En route vers Alice Springs


06/07
Nous quittons notre camp de base pour Mataranka. On y trouve de superbes sources d'eaux chaudes. Eau cristalline et nage dans courant dérivant au milieu de la végétation tropicale. Allez au spot dit Bitter Springs. Attention, évitez ce que conseillent la plupart des guides touristiques [Lonely Planet, Futé, je n'ai pas pu vérifier pour le Routard], à savoir la piscine naturelle du " homestead " au Sud de Mataranka. Il s'agit en fait d'une piscine en béton aménagée dans le cours du lit de la rivière alimentée par les "hot springs". En plus d'être artificiel, ce bassin est surpeuplé. Nous ne daignerons même pas y tremper l'orteil tant cet endroit sent mauvais le " tourist trap "
Mataranka

Sur la route d'Alice Springs, il n'y a malheureusement pas grand chose à faire à part conduire. Cependant le pub de Daly Waters mérite le détour tant il est bondé d'objets dignes des invendables des puces de St Sernin. Mais pour une fois, pléthore de babioles ne nuit pas, et cette décoration venue d'ailleurs vous parait alors chaleureuse ; et, ce, malgré les amas de poussière rappelant les étals du feu tabac du Pont Neuf, La Pipe.
Avouons que bien qu'en hiver, une bière bien fraiche est la bienvenue. Nous verrons aussi des Wedge-tailed Eagles juvéniles, je parie que ceux-ci se nourrissent de Wallabies et non de Red Kangaroos.
Daly Waters, outre le pub, ne propose qu'un hangar historique désert dans un aérodrome historique et toujours aussi désert.

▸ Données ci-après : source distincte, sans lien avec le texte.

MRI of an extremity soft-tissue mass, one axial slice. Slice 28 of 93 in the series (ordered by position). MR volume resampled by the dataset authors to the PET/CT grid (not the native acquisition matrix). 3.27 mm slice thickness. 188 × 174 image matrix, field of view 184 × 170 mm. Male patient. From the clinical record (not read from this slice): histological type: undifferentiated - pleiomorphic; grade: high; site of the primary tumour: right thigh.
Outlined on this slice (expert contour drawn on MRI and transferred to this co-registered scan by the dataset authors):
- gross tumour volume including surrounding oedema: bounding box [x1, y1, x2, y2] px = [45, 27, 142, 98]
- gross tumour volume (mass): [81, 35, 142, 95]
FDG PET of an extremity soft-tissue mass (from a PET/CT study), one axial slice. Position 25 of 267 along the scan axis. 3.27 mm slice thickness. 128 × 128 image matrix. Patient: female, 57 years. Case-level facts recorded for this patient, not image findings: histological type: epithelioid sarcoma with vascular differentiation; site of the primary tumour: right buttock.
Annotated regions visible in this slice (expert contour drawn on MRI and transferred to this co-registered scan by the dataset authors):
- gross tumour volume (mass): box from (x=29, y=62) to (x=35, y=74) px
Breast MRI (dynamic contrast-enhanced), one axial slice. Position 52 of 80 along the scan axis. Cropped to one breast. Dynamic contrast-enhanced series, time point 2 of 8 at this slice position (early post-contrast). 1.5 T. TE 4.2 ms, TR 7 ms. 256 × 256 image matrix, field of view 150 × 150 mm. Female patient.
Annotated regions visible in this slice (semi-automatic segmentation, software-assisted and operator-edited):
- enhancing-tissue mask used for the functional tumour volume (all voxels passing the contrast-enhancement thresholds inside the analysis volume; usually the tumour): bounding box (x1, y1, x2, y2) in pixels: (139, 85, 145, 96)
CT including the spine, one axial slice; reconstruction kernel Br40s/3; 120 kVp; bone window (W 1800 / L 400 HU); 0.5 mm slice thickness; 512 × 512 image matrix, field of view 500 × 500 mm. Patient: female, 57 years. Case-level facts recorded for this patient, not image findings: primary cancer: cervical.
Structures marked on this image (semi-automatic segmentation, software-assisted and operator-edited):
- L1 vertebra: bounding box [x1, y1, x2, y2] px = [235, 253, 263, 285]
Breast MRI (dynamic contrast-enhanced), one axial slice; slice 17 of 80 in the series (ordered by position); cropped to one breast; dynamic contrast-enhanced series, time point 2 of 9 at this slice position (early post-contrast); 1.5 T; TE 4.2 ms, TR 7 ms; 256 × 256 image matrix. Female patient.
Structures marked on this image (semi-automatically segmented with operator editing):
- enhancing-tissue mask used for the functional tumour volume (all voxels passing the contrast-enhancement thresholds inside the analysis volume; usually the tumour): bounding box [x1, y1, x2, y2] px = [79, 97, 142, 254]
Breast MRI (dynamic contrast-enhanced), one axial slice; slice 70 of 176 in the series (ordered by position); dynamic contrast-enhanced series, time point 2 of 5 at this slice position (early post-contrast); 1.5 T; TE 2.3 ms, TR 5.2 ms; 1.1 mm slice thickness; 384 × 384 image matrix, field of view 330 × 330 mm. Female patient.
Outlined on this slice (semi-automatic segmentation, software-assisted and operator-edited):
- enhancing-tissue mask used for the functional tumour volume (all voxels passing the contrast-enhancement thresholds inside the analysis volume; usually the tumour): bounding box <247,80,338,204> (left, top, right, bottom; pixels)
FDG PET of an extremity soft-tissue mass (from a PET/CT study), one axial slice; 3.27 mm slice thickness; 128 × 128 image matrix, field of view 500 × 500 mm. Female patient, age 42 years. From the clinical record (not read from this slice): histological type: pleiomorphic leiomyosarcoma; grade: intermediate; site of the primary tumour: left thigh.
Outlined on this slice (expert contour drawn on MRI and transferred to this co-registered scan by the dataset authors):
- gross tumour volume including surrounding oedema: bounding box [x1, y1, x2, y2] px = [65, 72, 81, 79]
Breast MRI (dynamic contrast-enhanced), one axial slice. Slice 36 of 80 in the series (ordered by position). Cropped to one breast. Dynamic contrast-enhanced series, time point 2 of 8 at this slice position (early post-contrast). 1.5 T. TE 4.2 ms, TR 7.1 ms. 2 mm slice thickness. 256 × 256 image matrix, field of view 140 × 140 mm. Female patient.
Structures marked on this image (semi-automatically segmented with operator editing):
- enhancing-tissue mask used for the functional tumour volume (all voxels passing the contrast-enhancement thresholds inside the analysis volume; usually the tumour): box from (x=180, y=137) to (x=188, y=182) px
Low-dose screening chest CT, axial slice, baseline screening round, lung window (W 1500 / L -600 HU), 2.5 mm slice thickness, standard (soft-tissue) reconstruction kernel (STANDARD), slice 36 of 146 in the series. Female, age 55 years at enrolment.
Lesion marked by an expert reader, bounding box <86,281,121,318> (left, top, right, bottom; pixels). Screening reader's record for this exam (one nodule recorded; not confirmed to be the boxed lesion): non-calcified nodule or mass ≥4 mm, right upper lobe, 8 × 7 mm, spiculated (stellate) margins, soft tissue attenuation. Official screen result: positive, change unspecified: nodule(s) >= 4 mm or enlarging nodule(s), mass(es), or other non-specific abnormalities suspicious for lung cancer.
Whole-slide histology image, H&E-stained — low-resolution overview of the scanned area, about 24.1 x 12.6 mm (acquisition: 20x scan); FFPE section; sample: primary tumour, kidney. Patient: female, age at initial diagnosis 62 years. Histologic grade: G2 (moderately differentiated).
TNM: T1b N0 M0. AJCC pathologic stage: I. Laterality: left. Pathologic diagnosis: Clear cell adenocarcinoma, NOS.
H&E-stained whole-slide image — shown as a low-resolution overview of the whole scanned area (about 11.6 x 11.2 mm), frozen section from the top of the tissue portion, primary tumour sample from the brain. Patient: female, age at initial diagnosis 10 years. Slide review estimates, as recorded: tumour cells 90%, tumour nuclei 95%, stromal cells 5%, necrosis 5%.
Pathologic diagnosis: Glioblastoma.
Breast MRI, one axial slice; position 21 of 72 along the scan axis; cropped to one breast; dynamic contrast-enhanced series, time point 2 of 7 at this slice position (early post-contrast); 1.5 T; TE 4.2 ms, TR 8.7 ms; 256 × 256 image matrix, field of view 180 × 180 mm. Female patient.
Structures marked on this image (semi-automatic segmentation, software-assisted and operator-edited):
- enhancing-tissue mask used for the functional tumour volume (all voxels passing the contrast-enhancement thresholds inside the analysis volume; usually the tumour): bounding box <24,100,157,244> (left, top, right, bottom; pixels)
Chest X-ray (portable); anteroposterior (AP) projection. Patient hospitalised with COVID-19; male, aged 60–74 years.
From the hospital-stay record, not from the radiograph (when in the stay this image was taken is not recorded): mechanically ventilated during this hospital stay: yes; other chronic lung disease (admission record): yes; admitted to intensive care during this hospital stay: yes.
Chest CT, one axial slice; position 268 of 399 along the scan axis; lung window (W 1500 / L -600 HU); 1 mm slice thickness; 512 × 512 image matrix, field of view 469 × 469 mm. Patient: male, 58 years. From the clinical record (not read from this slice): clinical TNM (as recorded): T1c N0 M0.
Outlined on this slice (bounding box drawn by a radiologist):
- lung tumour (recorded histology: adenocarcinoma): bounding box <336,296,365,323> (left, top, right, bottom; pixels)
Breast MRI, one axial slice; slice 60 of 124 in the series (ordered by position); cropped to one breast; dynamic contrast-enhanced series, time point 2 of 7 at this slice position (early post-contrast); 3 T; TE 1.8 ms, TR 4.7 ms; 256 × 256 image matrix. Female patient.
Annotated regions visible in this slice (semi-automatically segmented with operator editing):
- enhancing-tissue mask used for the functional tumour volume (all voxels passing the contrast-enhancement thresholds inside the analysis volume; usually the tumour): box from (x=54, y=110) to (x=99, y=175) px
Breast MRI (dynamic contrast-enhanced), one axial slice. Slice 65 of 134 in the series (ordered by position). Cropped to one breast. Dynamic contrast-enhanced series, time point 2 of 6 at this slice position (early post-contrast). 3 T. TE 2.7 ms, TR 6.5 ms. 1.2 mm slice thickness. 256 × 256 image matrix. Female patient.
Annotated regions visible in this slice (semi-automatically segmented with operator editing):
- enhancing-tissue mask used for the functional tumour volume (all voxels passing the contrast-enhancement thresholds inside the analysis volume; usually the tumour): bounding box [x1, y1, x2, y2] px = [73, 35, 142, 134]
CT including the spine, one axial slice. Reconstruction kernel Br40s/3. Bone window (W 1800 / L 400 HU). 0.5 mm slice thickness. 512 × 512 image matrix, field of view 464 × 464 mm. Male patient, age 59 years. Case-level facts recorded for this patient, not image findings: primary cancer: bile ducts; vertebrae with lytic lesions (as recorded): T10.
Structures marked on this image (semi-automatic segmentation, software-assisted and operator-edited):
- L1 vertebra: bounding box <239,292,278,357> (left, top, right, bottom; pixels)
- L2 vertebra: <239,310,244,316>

Nous camperons à Newcastle Waters area. Nous continuons à filer tout droit vers le Sud. Pas grand chose à voir comme de coutume : les mêmes paysages s'étendant à perte de vue.


07/07
Plus au Sud de Tenant Creek, la grosse ville du coin, avec pas moins de 3 magasins et 12 stations service, une étrangeté de la nature mérite votre attention ; il s'agit des Devil Marbles. Là encore un très long processus explique leur formation. Il y a de cela 1,7 milliard d'années, du magma s'est mélangea à de la silice pour former un granite. Avec le temps, ce granite est apparu à la surface de la Terre. Apres une succession de craquements liés à la pression et à la tectonique des plaques, mais aussi grâce à de nombreuses infiltrations, le résultat est surprenant : d'énormes rochers sphériques posés les uns sur les autres. Selon les légendes aborigènes, il s'agit des œufs du Rainbow Serpent.
Devil Marbles

Un autre bar aussi étrange, mais là pathétiquement ridicule, le " road house " de Wycliffe Well, qui héberge le Q.G. des ufologues locaux. Quelques statues et peintures à l'effigie des aliens suffisent à vous faire sourire. Mais, entrez a l'intérieur, de préférence à l'heure du diner [ce qui tombe pile poil après le coucher de soleil sur les Devil Marbles], et là, le charme de l' Outback opère. Des personnages typiques [les Topenders] mangeant religieusement leur énorme T-bone, avec le son de l'orgue électronique, crachant une musique d'ascenseur pour extra-terrestres. Aux manettes de l'instrument, un extra-terreux de près de 80 ans, qui joue mécaniquement comme étant sous le joug d'une sorte de transe musicale [non il n'y a pas de jeu de mots avec un certain festival ayant lieu à Rennes]. Je n'ai pas pu rester plus de 30 secondes pour profiter du concerto plus longtemps, la politesse voulant que je m'éclipse au risque de rire lourdement au milieu de cet étrange tableau.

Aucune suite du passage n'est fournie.